In announcing what it says is a simpler structure, Intel said it would us three processor levels, the Core i7, Core i5, and Core i3. The first represents the highest performing chips while the latter reflects the lowest end of the spectrum. Starting next year, Core i7 and Core i5 chips would include Intel's vPro security and management technology used by businesses.
The Centrino name, introduced in 2003, would be dropped as a mobile PC platform brand beginning in 2010. Instead, it would become the new name for Intel's Wi-Fi and WiMax wireless product lines. Centrino is used currently to cover a combination of mainboard chipset, mobile processor and wireless network interface for laptops.

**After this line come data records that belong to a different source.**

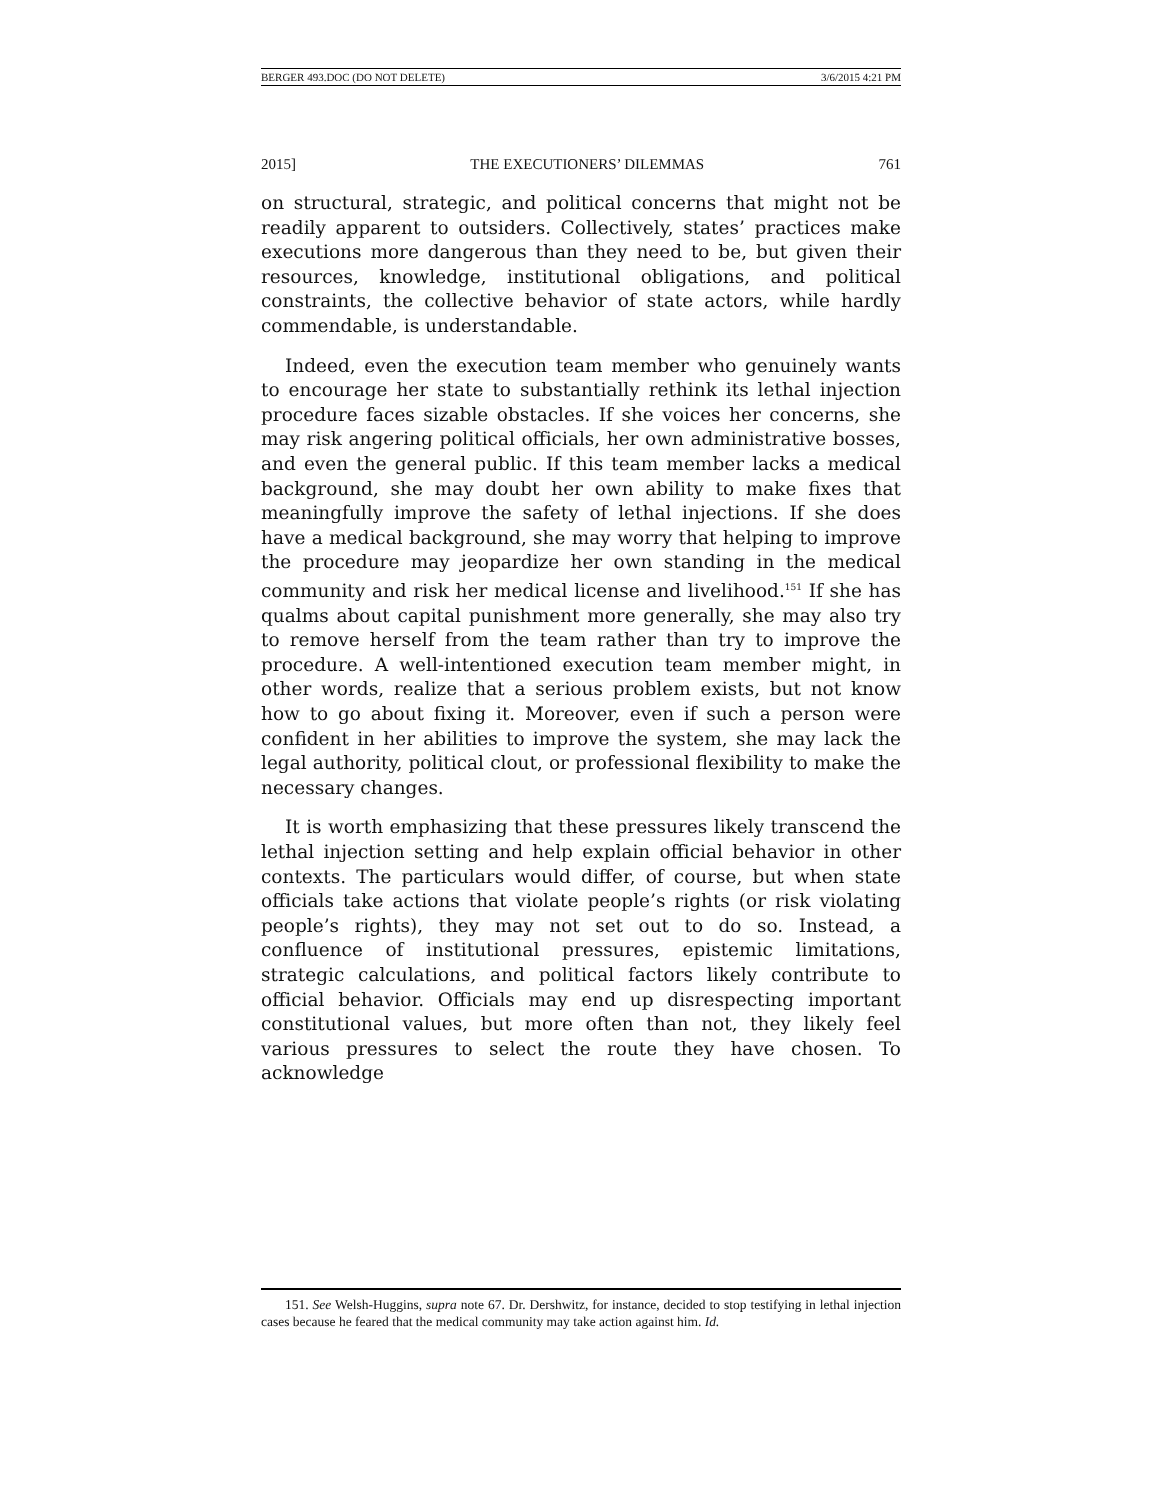BERGER 493.DOC (DO NOT DELETE) 3/6/2015 4:21 PM
2015] THE EXECUTIONERS’ DILEMMAS 761
on structural, strategic, and political concerns that might not be readily apparent to outsiders. Collectively, states’ practices make executions more dangerous than they need to be, but given their resources, knowledge, institutional obligations, and political constraints, the collective behavior of state actors, while hardly commendable, is understandable.
Indeed, even the execution team member who genuinely wants to encourage her state to substantially rethink its lethal injection procedure faces sizable obstacles. If she voices her concerns, she may risk angering political officials, her own administrative bosses, and even the general public. If this team member lacks a medical background, she may doubt her own ability to make fixes that meaningfully improve the safety of lethal injections. If she does have a medical background, she may worry that helping to improve the procedure may jeopardize her own standing in the medical community and risk her medical license and livelihood.<sup>151</sup> If she has qualms about capital punishment more generally, she may also try to remove herself from the team rather than try to improve the procedure. A well-intentioned execution team member might, in other words, realize that a serious problem exists, but not know how to go about fixing it. Moreover, even if such a person were confident in her abilities to improve the system, she may lack the legal authority, political clout, or professional flexibility to make the necessary changes.
It is worth emphasizing that these pressures likely transcend the lethal injection setting and help explain official behavior in other contexts. The particulars would differ, of course, but when state officials take actions that violate people’s rights (or risk violating people’s rights), they may not set out to do so. Instead, a confluence of institutional pressures, epistemic limitations, strategic calculations, and political factors likely contribute to official behavior. Officials may end up disrespecting important constitutional values, but more often than not, they likely feel various pressures to select the route they have chosen. To acknowledge
151. See Welsh-Huggins, supra note 67. Dr. Dershwitz, for instance, decided to stop testifying in lethal injection cases because he feared that the medical community may take action against him. Id.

Intel would continue to use the Celeron name for chips targeted at inexpensive, entry-level computers, and the Pentium brand for PCs that provide basic computing. The Atom name would continue to be used for processors targetting devices ranging from netbooks to smartphones.
Intel said the changes are needed because the current structure is too confusing for consumers and businesses. "The fact of the matter is, we have a complex structure with too many platform brands, product names, and product brands, and we've made things confusing for consumers and IT buyers in the process," Intel spokesman Bill Calder said in a corporate blog.
Changing branding is not unusual for companies, particularly when the naming structure is seen as getting too confusing for customers. Intel formally launched the Core i7 brand in November of last year with the release of quad-core desktop products.